- Work to be completed: Complete, exact copies of all entries are needed.

- Data supplied:
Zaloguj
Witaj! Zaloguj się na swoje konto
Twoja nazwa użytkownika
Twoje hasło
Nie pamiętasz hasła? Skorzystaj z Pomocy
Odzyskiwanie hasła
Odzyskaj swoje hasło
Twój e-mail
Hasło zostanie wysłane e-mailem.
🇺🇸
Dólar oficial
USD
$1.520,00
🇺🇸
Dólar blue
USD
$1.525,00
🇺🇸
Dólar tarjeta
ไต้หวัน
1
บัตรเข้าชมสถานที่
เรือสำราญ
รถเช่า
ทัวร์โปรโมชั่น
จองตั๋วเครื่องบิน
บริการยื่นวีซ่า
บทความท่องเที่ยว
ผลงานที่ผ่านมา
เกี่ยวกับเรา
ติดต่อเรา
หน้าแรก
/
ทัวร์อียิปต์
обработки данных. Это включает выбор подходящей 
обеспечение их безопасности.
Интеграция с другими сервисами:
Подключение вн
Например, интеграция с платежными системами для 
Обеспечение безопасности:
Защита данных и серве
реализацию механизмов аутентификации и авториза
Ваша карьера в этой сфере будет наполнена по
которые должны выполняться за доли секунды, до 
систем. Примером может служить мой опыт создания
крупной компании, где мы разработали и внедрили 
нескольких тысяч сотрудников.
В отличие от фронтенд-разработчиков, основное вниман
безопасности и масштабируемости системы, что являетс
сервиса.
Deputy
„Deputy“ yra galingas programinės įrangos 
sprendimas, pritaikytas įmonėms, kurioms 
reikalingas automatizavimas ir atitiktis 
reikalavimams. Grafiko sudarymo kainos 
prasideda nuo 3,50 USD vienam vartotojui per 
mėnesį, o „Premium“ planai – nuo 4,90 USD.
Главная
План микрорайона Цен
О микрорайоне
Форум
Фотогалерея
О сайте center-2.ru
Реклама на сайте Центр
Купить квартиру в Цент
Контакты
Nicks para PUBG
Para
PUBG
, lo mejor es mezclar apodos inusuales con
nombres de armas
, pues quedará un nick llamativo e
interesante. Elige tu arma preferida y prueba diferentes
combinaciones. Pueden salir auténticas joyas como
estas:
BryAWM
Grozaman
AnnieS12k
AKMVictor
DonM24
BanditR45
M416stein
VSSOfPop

- Solution:
Zaloguj
Witaj! Zaloguj się na swoje konto
Twoja nazwa użytkownika
Twoje hasło
Nie pamiętasz hasła? Skorzystaj z Pomocy
Odzyskiwanie hasła
Odzyskaj swoje hasło
Twój e-mail
Hasło zostanie wysłane e-mailem.
🇺🇸
Dólar oficial
USD
$1.520,00
🇺🇸
Dólar blue
USD
$1.525,00
🇺🇸
Dólar tarjeta
ไต้หวัน
1
บัตรเข้าชมสถานที่
เรือสำราญ
รถเช่า
ทัวร์โปรโมชั่น
จองตั๋วเครื่องบิน
บริการยื่นวีซ่า
บทความท่องเที่ยว
ผลงานที่ผ่านมา
เกี่ยวกับเรา
ติดต่อเรา
หน้าแรก
/
ทัวร์อียิปต์
обработки данных. Это включает выбор подходящей 
обеспечение их безопасности.
Интеграция с другими сервисами:
Подключение вн
Например, интеграция с платежными системами для 
Обеспечение безопасности:
Защита данных и серве
реализацию механизмов аутентификации и авториза
Ваша карьера в этой сфере будет наполнена по
которые должны выполняться за доли секунды, до 
систем. Примером может служить мой опыт создания
крупной компании, где мы разработали и внедрили 
нескольких тысяч сотрудников.
В отличие от фронтенд-разработчиков, основное вниман
безопасности и масштабируемости системы, что являетс
сервиса.
Deputy
„Deputy“ yra galingas programinės įrangos 
sprendimas, pritaikytas įmonėms, kurioms 
reikalingas automatizavimas ir atitiktis 
reikalavimams. Grafiko sudarymo kainos 
prasideda nuo 3,50 USD vienam vartotojui per 
mėnesį, o „Premium“ planai – nuo 4,90 USD.
Главная
План микрорайона Цен
О микрорайоне
Форум
Фотогалерея
О сайте center-2.ru
Реклама на сайте Центр
Купить квартиру в Цент
Контакты
Nicks para PUBG
Para
PUBG
, lo mejor es mezclar apodos inusuales con
nombres de armas
, pues quedará un nick llamativo e
interesante. Elige tu arma preferida y prueba diferentes
combinaciones. Pueden salir auténticas joyas como
estas:
BryAWM
Grozaman
AnnieS12k
AKMVictor
DonM24
BanditR45
M416stein
VSSOfPop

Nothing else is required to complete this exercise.